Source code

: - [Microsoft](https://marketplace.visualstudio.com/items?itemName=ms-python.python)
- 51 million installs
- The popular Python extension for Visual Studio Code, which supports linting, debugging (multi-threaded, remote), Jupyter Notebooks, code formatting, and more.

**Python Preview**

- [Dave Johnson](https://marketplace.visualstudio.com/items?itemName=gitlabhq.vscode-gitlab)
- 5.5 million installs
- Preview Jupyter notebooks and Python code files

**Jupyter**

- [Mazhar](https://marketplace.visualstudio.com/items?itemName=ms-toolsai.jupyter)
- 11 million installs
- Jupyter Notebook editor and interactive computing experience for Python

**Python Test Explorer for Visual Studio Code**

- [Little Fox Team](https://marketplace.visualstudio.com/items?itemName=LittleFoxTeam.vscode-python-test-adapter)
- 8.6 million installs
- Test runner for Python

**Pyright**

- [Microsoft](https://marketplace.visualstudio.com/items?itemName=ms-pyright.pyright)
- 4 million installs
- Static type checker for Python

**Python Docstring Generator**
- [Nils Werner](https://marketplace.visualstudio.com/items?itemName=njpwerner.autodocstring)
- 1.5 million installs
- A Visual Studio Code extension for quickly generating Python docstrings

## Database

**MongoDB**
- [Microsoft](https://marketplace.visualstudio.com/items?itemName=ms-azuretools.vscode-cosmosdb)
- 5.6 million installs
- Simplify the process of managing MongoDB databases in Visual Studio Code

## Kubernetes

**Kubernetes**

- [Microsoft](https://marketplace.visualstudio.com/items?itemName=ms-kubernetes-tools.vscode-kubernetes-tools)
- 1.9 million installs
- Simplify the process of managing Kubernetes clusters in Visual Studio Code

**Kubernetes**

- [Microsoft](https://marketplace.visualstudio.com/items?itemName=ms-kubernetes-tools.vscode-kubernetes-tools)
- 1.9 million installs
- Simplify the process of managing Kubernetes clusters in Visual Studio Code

» Problem to work on:
Copy every entry above character for character.

» Response:
Source code

: - [Microsoft](https://marketplace.visualstudio.com/items?itemName=ms-python.python)
- 51 million installs
- The popular Python extension for Visual Studio Code, which supports linting, debugging (multi-threaded, remote), Jupyter Notebooks, code formatting, and more.

**Python Preview**

- [Dave Johnson](https://marketplace.visualstudio.com/items?itemName=gitlabhq.vscode-gitlab)
- 5.5 million installs
- Preview Jupyter notebooks and Python code files

**Jupyter**

- [Mazhar](https://marketplace.visualstudio.com/items?itemName=ms-toolsai.jupyter)
- 11 million installs
- Jupyter Notebook editor and interactive computing experience for Python

**Python Test Explorer for Visual Studio Code**

- [Little Fox Team](https://marketplace.visualstudio.com/items?itemName=LittleFoxTeam.vscode-python-test-adapter)
- 8.6 million installs
- Test runner for Python

**Pyright**

- [Microsoft](https://marketplace.visualstudio.com/items?itemName=ms-pyright.pyright)
- 4 million installs
- Static type checker for Python

**Python Docstring Generator**
- [Nils Werner](https://marketplace.visualstudio.com/items?itemName=njpwerner.autodocstring)
- 1.5 million installs
- A Visual Studio Code extension for quickly generating Python docstrings

## Database

**MongoDB**
- [Microsoft](https://marketplace.visualstudio.com/items?itemName=ms-azuretools.vscode-cosmosdb)
- 5.6 million installs
- Simplify the process of managing MongoDB databases in Visual Studio Code

## Kubernetes

**Kubernetes**

- [Microsoft](https://marketplace.visualstudio.com/items?itemName=ms-kubernetes-tools.vscode-kubernetes-tools)
- 1.9 million installs
- Simplify the process of managing Kubernetes clusters in Visual Studio Code

**Kubernetes**

- [Microsoft](https://marketplace.visualstudio.com/items?itemName=ms-kubernetes-tools.vscode-kubernetes-tools)
- 1.9 million installs
- Simplify the process of managing Kubernetes clusters in Visual Studio Code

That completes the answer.